(Calibrated multi-view image sets)
■ ■ ■ ■ ■ ■ ■

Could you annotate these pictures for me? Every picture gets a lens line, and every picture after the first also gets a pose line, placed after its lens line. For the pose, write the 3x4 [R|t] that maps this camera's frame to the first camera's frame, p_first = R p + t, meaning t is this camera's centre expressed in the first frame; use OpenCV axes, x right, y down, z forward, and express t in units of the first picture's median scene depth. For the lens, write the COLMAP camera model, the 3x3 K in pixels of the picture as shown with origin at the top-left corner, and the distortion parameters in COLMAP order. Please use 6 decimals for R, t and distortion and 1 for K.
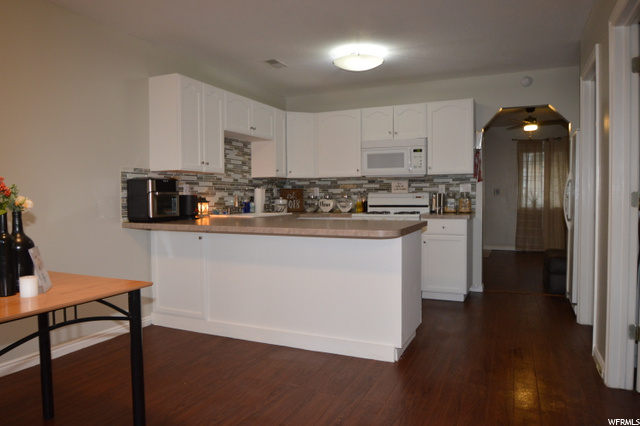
lens RADIAL K [[448.8, 0, 322.1], [0, 448.8, 211.3], [0, 0, 1]] dist [-0.026326, -0.001462]
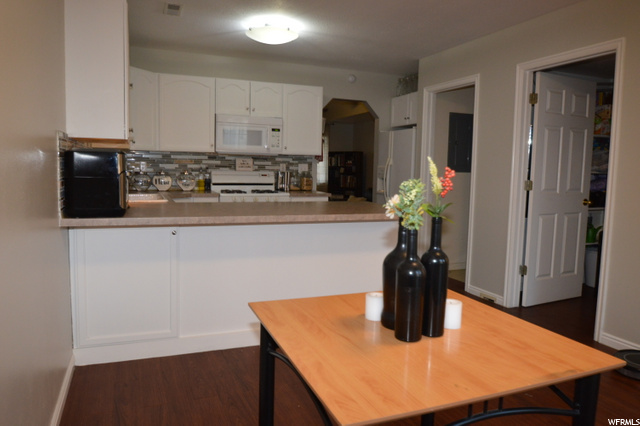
lens RADIAL K [[448.8, 0, 322.4], [0, 448.8, 211.7], [0, 0, 1]] dist [-0.026326, -0.001462]
pose [[0.689614, -0.048686, 0.722538, -0.410425], [-0.001008, 0.997672, 0.068187, -0.017825], [-0.724176, -0.047751, 0.687960, 0.191196]]
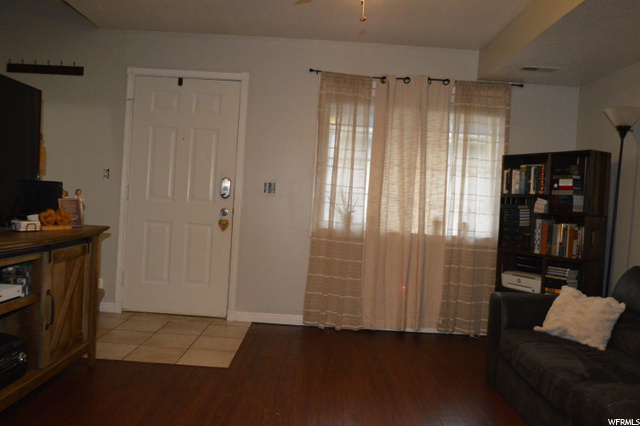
lens RADIAL K [[503.0, 0, 319.0], [0, 503.0, 212.4], [0, 0, 1]] dist [-0.041794, 0.002616]
pose [[0.917953, 0.051654, 0.393312, 0.393540], [-0.051916, 0.998602, -0.009980, -0.029660], [-0.393277, -0.011258, 0.919351, 0.860340]]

■ ■ ■ ■ ■ ■ ■

## [Exercise details]
An exact copy of each entry is required, minus the pictures.

## [Exercise result]
Could you annotate these pictures for me? Every picture gets a lens line, and every picture after the first also gets a pose line, placed after its lens line. For the pose, write the 3x4 [R|t] that maps this camera's frame to the first camera's frame, p_first = R p + t, meaning t is this camera's centre expressed in the first frame; use OpenCV axes, x right, y down, z forward, and express t in units of the first picture's median scene depth. For the lens, write the COLMAP camera model, the 3x3 K in pixels of the picture as shown with origin at the top-left corner, and the distortion parameters in COLMAP order. Please use 6 decimals for R, t and distortion and 1 for K.
lens RADIAL K [[448.8, 0, 322.1], [0, 448.8, 211.3], [0, 0, 1]] dist [-0.026326, -0.001462]
lens RADIAL K [[448.8, 0, 322.4], [0, 448.8, 211.7], [0, 0, 1]] dist [-0.026326, -0.001462]
pose [[0.689614, -0.048686, 0.722538, -0.410425], [-0.001008, 0.997672, 0.068187, -0.017825], [-0.724176, -0.047751, 0.687960, 0.191196]]
lens RADIAL K [[503.0, 0, 319.0], [0, 503.0, 212.4], [0, 0, 1]] dist [-0.041794, 0.002616]
pose [[0.917953, 0.051654, 0.393312, 0.393540], [-0.051916, 0.998602, -0.009980, -0.029660], [-0.393277, -0.011258, 0.919351, 0.860340]]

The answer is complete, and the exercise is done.